パスの編集モードを抜け、移動した線を削除して完成です。
別の方法として[パス消しゴムツール]を利用する方法もあります。
Illustratorのキャンバスに下図の図形を作成します。
デフォルトでは[パス消しゴムツール]はツールパレットに表示されていませんので、ツールパレット下部の[...]ボタンをクリックします。
すべてのツールの一覧が表示されます。
必要に応じて[パス消しゴムツール]のボタンをツールパレットに移動します。
[パス消しゴムツール]のボタンをクリックして選択します。
図形が選択された状態で、削除したい線の上をドラッグします。
ドラッグを完了すると、ドラッグした間の線が削除できます。
別の位置の線の上もドラッグして線を削除します。
線の削除により図形のパスが2つに分割された場合は、別の図形になります。
[パス消しゴムツール]で図形の線を削除できました。
図形の線の一部分を削除できました。
昼下がりのガラス張りの話題のスープショップ。
窓際のテーブルで、ウェブデザイナーの陽菜とHTMLコーダーの圭子は湯気の立つクラムチャウダーをすすっていた。

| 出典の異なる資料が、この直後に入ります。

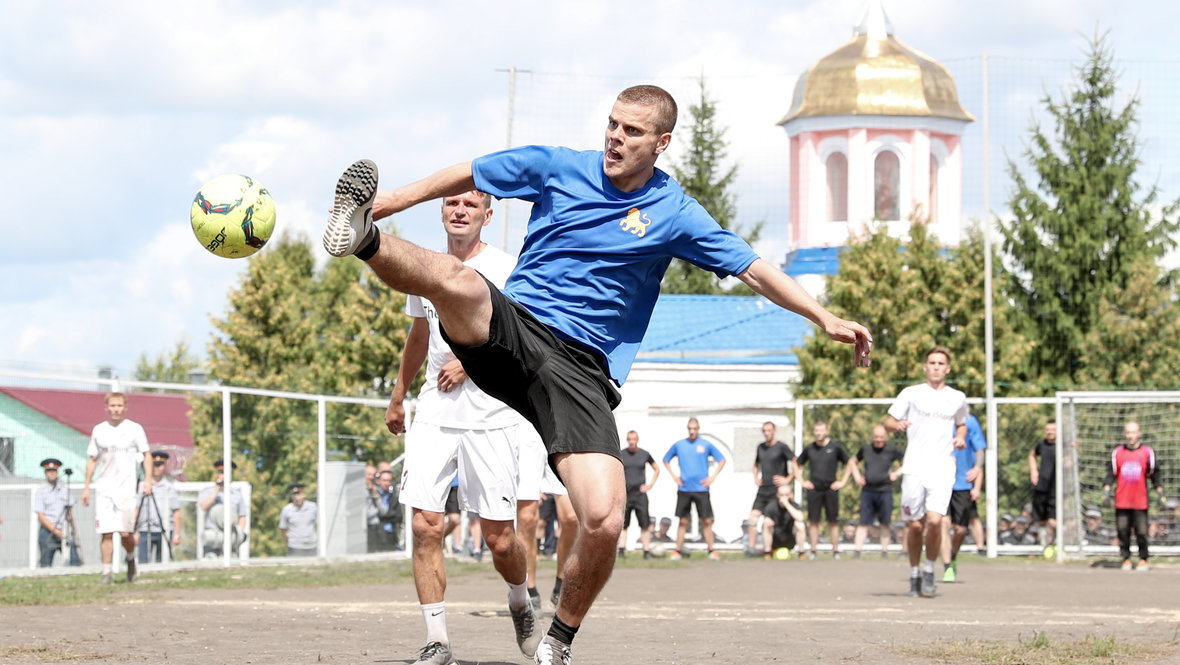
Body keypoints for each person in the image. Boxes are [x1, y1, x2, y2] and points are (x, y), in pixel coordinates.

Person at [322, 84, 872, 664]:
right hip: (518, 329)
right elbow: (470, 170)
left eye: (632, 131)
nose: (615, 136)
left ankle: (556, 641)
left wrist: (823, 316)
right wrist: (389, 202)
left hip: (583, 371)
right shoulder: (558, 167)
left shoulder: (675, 212)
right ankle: (363, 236)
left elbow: (754, 270)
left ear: (660, 144)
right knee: (458, 280)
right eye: (612, 124)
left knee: (605, 518)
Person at [384, 190, 541, 664]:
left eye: (470, 205)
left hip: (493, 415)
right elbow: (419, 332)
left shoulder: (507, 269)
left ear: (487, 216)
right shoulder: (425, 267)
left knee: (499, 538)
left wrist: (471, 365)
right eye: (452, 203)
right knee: (425, 524)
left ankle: (520, 599)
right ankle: (438, 641)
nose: (459, 210)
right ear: (442, 211)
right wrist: (398, 395)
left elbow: (521, 337)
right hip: (434, 413)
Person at [885, 347, 968, 598]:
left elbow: (962, 424)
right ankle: (914, 573)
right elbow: (888, 421)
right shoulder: (911, 394)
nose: (936, 366)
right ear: (925, 366)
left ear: (948, 368)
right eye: (932, 362)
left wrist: (961, 438)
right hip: (914, 467)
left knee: (935, 521)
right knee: (915, 526)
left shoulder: (957, 397)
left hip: (942, 467)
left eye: (941, 363)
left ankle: (930, 569)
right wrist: (896, 425)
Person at [82, 392, 152, 585]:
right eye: (112, 405)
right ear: (107, 407)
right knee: (106, 532)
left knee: (125, 533)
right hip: (105, 488)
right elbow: (92, 459)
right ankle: (106, 573)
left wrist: (148, 480)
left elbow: (147, 455)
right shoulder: (99, 430)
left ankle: (130, 559)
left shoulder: (134, 429)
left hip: (126, 490)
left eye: (119, 405)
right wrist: (87, 487)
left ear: (125, 407)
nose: (116, 409)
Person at [1103, 420, 1165, 571]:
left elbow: (1154, 474)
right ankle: (1126, 559)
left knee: (1142, 532)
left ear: (1139, 434)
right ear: (1125, 434)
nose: (1130, 436)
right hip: (1122, 501)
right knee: (1122, 531)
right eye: (1128, 432)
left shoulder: (1147, 452)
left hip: (1140, 501)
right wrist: (1106, 490)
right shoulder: (1117, 452)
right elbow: (1111, 473)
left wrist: (1160, 492)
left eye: (1133, 432)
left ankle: (1143, 559)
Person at [662, 417, 727, 561]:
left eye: (694, 429)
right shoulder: (679, 445)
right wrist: (674, 476)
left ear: (698, 429)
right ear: (687, 429)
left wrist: (712, 477)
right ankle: (677, 551)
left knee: (706, 520)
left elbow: (722, 460)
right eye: (690, 429)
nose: (692, 431)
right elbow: (666, 459)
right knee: (683, 521)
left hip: (701, 489)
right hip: (684, 488)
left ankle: (711, 551)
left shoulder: (705, 444)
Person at [795, 421, 853, 559]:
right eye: (816, 430)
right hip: (814, 489)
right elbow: (796, 464)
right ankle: (813, 551)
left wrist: (843, 481)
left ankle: (836, 551)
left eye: (821, 430)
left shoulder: (835, 447)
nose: (819, 433)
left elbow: (850, 463)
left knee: (833, 521)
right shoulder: (810, 449)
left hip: (830, 489)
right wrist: (802, 481)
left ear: (827, 431)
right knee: (813, 521)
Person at [940, 413, 985, 582]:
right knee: (943, 523)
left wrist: (977, 468)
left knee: (960, 529)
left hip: (962, 482)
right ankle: (947, 567)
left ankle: (952, 556)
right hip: (941, 481)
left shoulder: (970, 421)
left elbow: (979, 448)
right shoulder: (936, 419)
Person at [850, 425, 903, 558]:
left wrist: (896, 473)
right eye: (876, 437)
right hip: (868, 491)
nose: (879, 440)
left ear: (886, 437)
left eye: (881, 437)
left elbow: (907, 462)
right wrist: (857, 476)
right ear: (872, 437)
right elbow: (852, 462)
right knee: (863, 522)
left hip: (885, 491)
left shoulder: (892, 451)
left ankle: (884, 551)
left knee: (885, 523)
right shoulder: (866, 449)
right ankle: (857, 551)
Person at [746, 421, 794, 556]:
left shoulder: (782, 447)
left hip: (776, 491)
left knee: (770, 521)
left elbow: (796, 462)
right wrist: (756, 477)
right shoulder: (761, 447)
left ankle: (770, 549)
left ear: (774, 431)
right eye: (764, 431)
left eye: (769, 430)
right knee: (753, 519)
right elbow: (756, 464)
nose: (766, 433)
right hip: (763, 490)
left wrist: (788, 479)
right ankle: (751, 549)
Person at [618, 430, 660, 559]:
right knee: (624, 524)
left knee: (644, 524)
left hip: (641, 495)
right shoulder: (622, 454)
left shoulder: (644, 454)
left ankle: (646, 551)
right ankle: (621, 550)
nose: (632, 441)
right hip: (626, 495)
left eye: (634, 439)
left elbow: (657, 468)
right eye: (630, 439)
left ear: (637, 440)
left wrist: (650, 485)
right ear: (627, 440)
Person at [135, 450, 181, 563]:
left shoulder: (169, 487)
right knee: (143, 562)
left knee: (163, 561)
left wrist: (177, 534)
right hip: (145, 529)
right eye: (154, 465)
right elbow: (136, 509)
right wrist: (133, 531)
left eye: (159, 465)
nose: (156, 468)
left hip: (164, 529)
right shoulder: (142, 486)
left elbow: (176, 512)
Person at [34, 457, 79, 568]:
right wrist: (55, 531)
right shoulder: (41, 491)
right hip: (48, 531)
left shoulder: (64, 488)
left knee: (74, 560)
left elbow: (69, 510)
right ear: (45, 473)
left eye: (54, 471)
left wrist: (70, 528)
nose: (52, 473)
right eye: (49, 471)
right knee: (45, 564)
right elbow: (41, 515)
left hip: (64, 529)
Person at [198, 459, 248, 558]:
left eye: (226, 472)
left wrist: (238, 534)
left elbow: (242, 516)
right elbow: (203, 506)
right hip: (212, 534)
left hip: (230, 534)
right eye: (221, 472)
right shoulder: (208, 491)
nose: (223, 475)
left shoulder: (237, 495)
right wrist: (217, 489)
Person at [1028, 419, 1058, 547]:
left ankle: (1058, 544)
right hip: (1042, 486)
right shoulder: (1042, 444)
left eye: (1053, 430)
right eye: (1048, 430)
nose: (1050, 432)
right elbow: (1032, 455)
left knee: (1053, 521)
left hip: (1056, 487)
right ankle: (1044, 546)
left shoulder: (1063, 445)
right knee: (1041, 520)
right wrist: (1034, 471)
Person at [760, 484, 806, 559]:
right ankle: (767, 553)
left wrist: (787, 504)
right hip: (775, 539)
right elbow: (766, 519)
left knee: (800, 525)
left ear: (791, 495)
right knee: (766, 524)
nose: (784, 497)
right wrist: (768, 521)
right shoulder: (771, 506)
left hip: (790, 539)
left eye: (786, 495)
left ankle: (801, 553)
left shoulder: (795, 506)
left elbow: (800, 518)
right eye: (781, 495)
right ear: (777, 495)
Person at [367, 469, 401, 552]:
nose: (387, 483)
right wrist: (390, 514)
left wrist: (382, 514)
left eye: (389, 481)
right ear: (378, 481)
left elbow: (399, 517)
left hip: (390, 534)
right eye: (384, 480)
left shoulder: (394, 497)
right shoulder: (373, 495)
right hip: (376, 533)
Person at [279, 482, 317, 557]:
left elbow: (318, 525)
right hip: (294, 547)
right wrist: (289, 543)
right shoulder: (287, 509)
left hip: (312, 546)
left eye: (299, 494)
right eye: (294, 495)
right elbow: (283, 529)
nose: (297, 497)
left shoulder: (313, 507)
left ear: (304, 494)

外には初夏の陽射し、店内にはハーブと焦がしバターの香りが漂う。
「最近ね、Illustratorでアイコン作っててさ」
と陽菜がスプーンを揺らしながら切り出す。
「丸いフレームの一部だけ消して、シンプルな吹き出しにしたかったんだけど、線が全部くっついてて困っちゃったの」
圭子はパンを割り、カリッとした音とともに微笑んだ。
「はさみツールは試した?」
「もちろん。でも思ったところがうまく切れなくて。細かい位置調整が面倒くさいのよ」
圭子はスープの表面に浮かぶクルトンを箸でつまむような仕草をし、空中に図形を描き始めた。
「まずアンカーポイント追加ツールで切りたい場所にポンポンと目印を打つ。その後ダイレクト選択ツールに持ち替えて、その間のパスだけ選択してDelete。
すると線の一部分だけスルッと消える。残りは生きたまま」
「なるほど。既存のポイントに頼らず『自分で目印を打つ』のか」
陽菜は頷き、クラムチャウダーの湯気越しにメモアプリを開いた。
「曲線でも狙い撃ちできるね」
「もしまとめて切りたいならパスファインダーで分割してから不要な線を取る手もあるし、一気にざっくりいくならナイフツールでスパッと――」
「ナイフは怖いからスープ用のスプーンくらい優しい方がいいな」
陽菜が冗談を飛ばすと、圭子は噴き出しそうになりながらも慎重にパンを浸した。店内のジャズが心地よく流れ、午後の眠気も手伝って会話はゆるりと続く。
「そういえば」と陽菜が眉を上げる。
「この店のロゴ、円の一部が欠けたデザインで可愛いよね。あれも同じ技法かな」
圭子がロゴを眺め、目を細めた。
「あれ? 欠けてる部分、よく見るとスプーンのシルエットになってる…」
陽菜は小さく拍手した。「つまり――」
二人は声を揃えた。
「――線を削るコツは、昼休みにスプーン片手に思い浮かべること!」
隣のテーブルの客が振り向き、陽菜と圭子は照れ笑い。テーブルには半分になったパンと、欠けた円のようにスープの跡だけが残っていた。